Purpose of the Requested Use or Disclosure
The purpose of the use or disclosure is (indicate specific
reason.):_________________________________
________________________________________________________________________________________
________________________________________________________________________________________
________________________________________________________________________________________
Expiration Date
This authorization will automatically expire:
___/___/___ (May not exceed 12 months from the date of the signature
below.)
when the following event occurs:
__________________________________________
The facility, the employer, its employees, agents, trustees,
and officers and the attending physician are released from legal
responsibility or liability for the release of the above information
to the extent indicated and unauthorized by this release. I
understand this authorization can be revoked at any time except for
any disclosure already made in good faith, in reliance on this
release. I realize by the receipt or authorized release of
these records that I am accepting responsibility for the protection
of my own right of medical record confidentiality.

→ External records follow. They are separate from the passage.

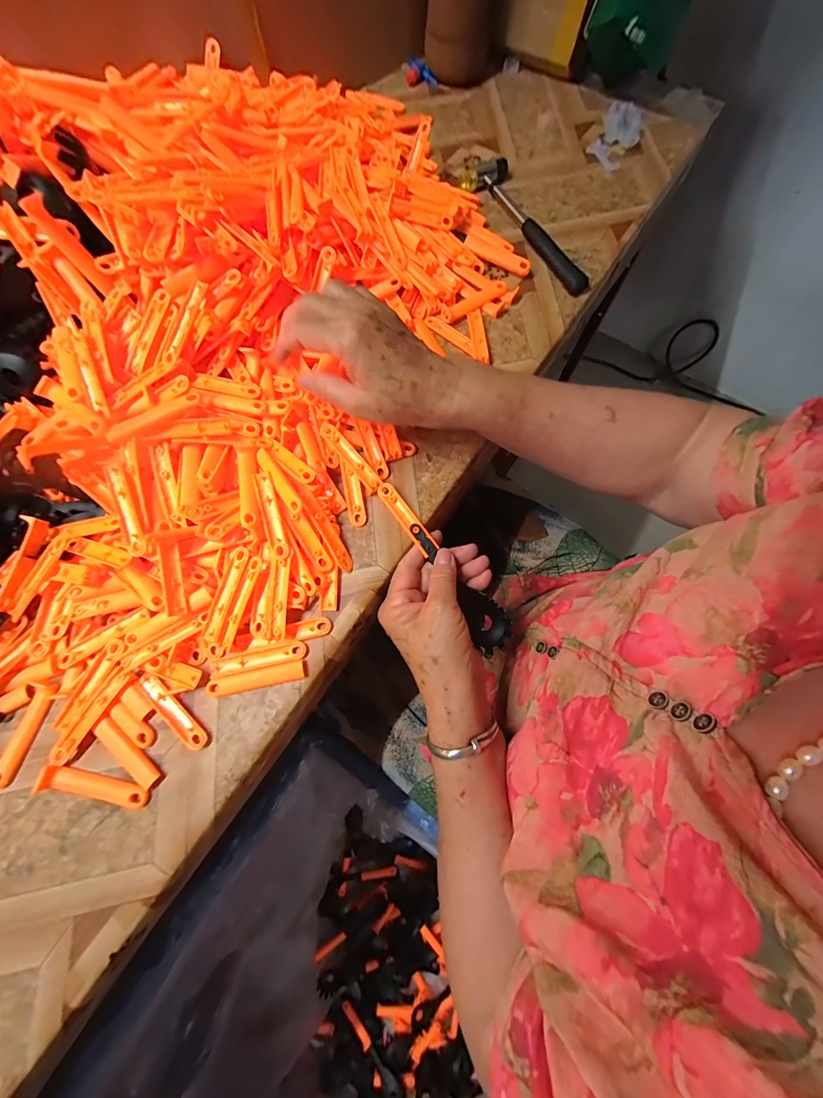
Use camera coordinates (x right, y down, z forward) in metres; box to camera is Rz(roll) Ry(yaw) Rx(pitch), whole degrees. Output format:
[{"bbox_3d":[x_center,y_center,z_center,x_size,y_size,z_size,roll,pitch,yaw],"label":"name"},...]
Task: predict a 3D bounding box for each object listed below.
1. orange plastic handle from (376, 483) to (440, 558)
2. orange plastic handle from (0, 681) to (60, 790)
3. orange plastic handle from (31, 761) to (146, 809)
[{"bbox_3d":[-0.005,-0.028,0.325,0.015,0.004,0.074,-35,81,-9],"label":"orange plastic handle"},{"bbox_3d":[-0.294,0.139,0.279,0.017,0.012,0.074,14,75,4],"label":"orange plastic handle"},{"bbox_3d":[-0.234,0.174,0.270,0.081,0.007,0.019,9,74,2],"label":"orange plastic handle"}]

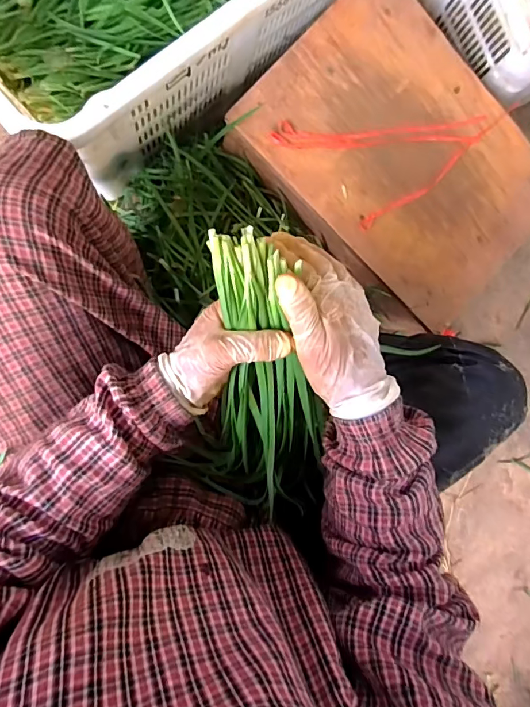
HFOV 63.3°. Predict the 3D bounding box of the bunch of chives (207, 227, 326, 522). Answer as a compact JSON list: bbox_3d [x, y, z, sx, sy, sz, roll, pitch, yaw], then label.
[{"bbox_3d":[0.002,0.025,0.385,0.086,0.049,0.259,-12,119,-8],"label":"bunch of chives"}]

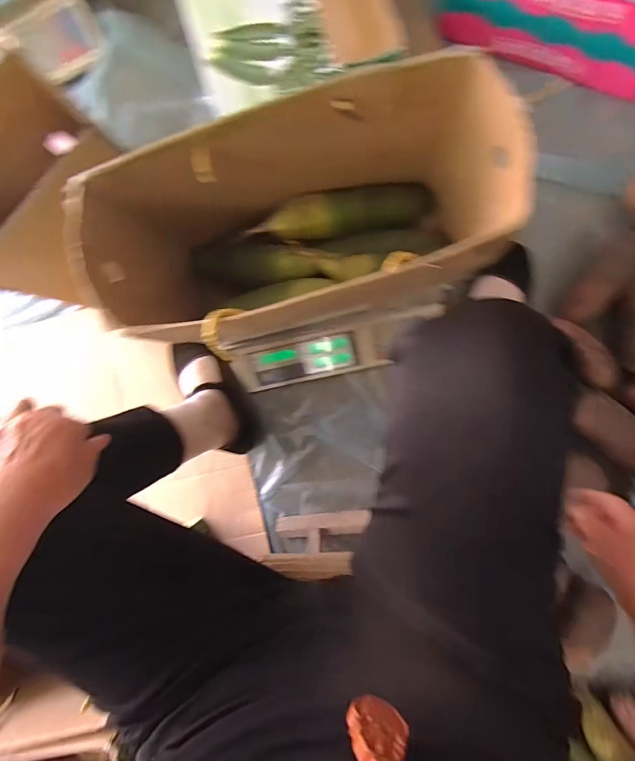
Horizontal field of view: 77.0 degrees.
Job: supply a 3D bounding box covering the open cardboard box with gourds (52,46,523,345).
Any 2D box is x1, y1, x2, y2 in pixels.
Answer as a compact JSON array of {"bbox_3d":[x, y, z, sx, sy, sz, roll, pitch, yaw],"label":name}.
[{"bbox_3d":[-0.013,-0.151,0.458,0.394,0.276,0.179,-10,89,9],"label":"open cardboard box with gourds"}]

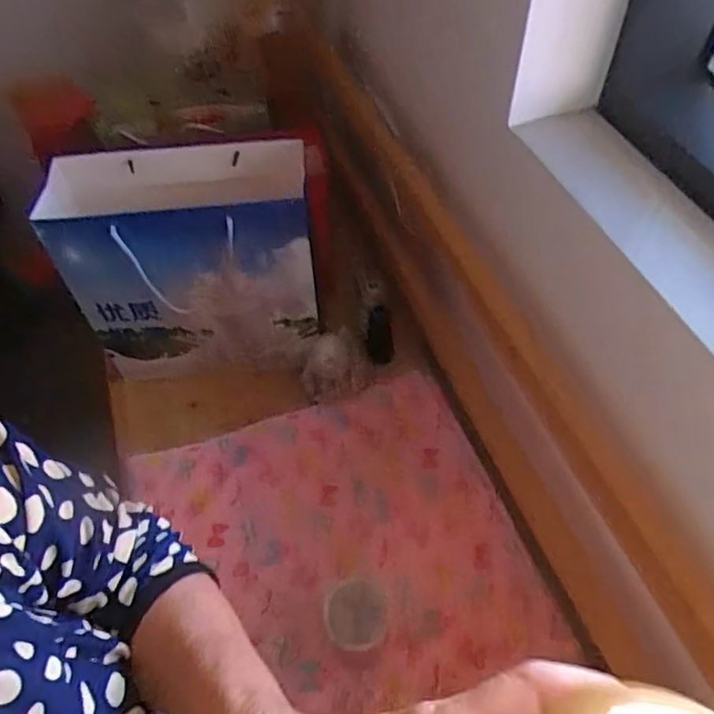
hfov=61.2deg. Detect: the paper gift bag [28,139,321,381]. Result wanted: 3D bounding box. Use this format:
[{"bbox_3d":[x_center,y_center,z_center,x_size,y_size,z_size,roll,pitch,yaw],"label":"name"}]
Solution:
[{"bbox_3d":[-0.226,-0.131,0.861,0.332,0.285,0.146,-2,53,0],"label":"paper gift bag"}]

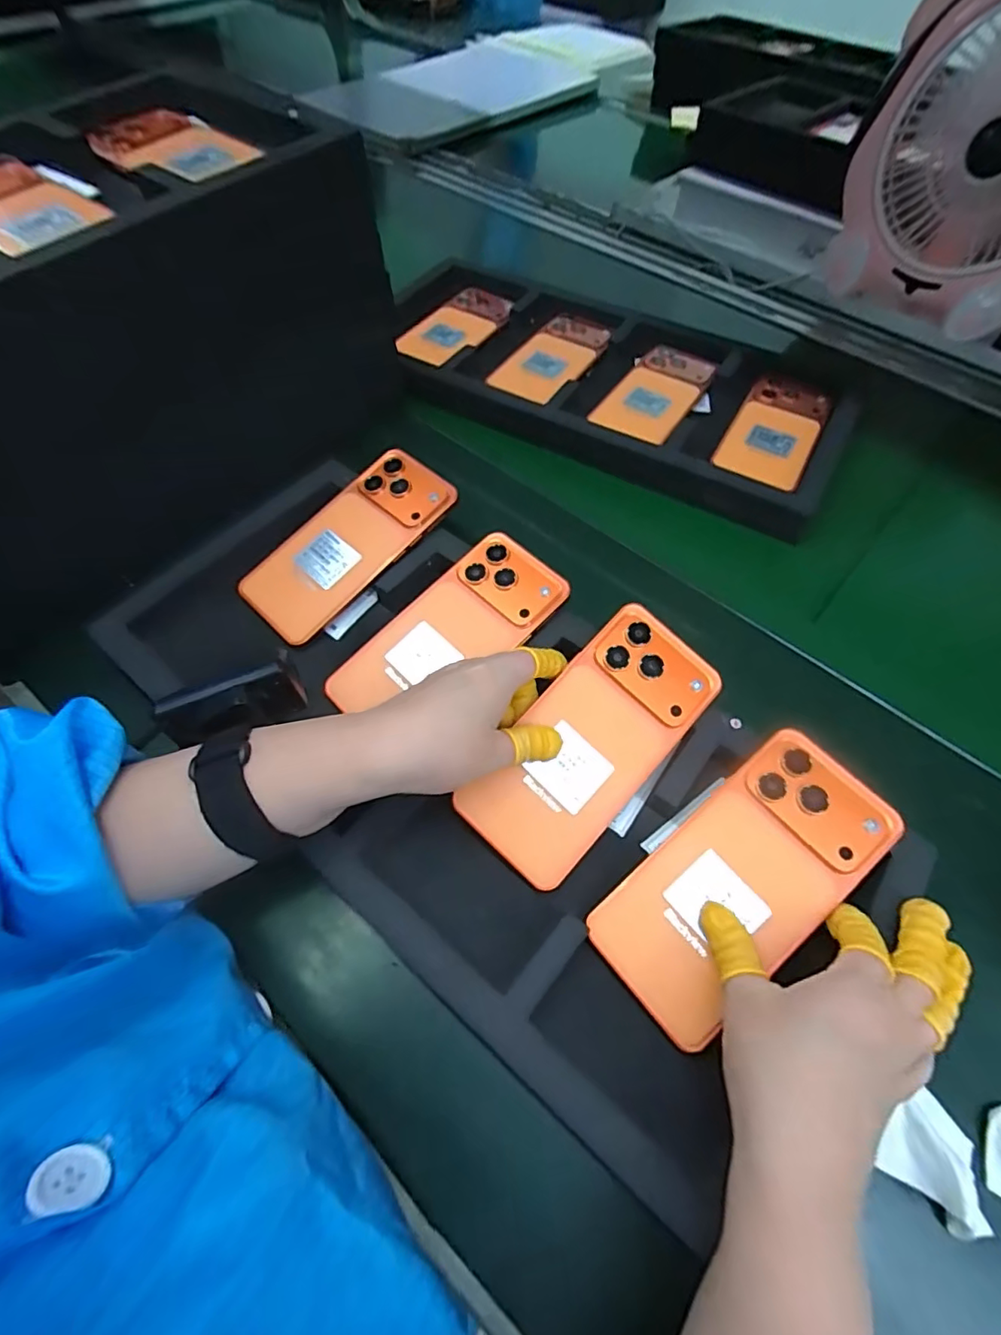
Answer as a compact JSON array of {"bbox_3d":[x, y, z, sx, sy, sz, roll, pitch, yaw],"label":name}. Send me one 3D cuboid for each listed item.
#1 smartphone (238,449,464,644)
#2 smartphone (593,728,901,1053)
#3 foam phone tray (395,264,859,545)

Please Note the Following:
1. You may refuse to sign this authorization. Your
refusal will not affect your ability to obtain treatment or
payment.
2. If the person(s) or entities who are authorized to
receive the information above are not health care providers
or health plans covered by federal health privacy laws, they may
re-disclose the information and those laws would no longer protect
the disclosed health information.
3. Once you sign this authorization, we can rely on it
until you revoke it or, if you have not revoked it, until it
expires. You can revoke this authorization by
delivering a dated and signed letter to our clinic addressed to:
Director, Alexander Health Center, 800 South Tucker Dr., Tulsa,
Oklahoma, 74104-3189
4. I acknowledge that the law of the State of Oklahoma
provides that the information authorized for release may include
records which indicate the presence of a communicable or venereal
disease including, but not limited to, hepatitis, syphilis,
gonorrhea, and the human immunodeficiency virus, also know as
Acquired Immune Deficiency Syndrome (AIDS) and/or mental health
information.
5.
If checked, we will receive compensation for our use/disclosure of
the information that is the subject of this authorization.
Signature:___________________________________________
Date:____________________
(of Patient or Legal Representative)
Capacity of Legal Representative (if
applicable)*_______________________________________
*May be requested to provide verification of representative status.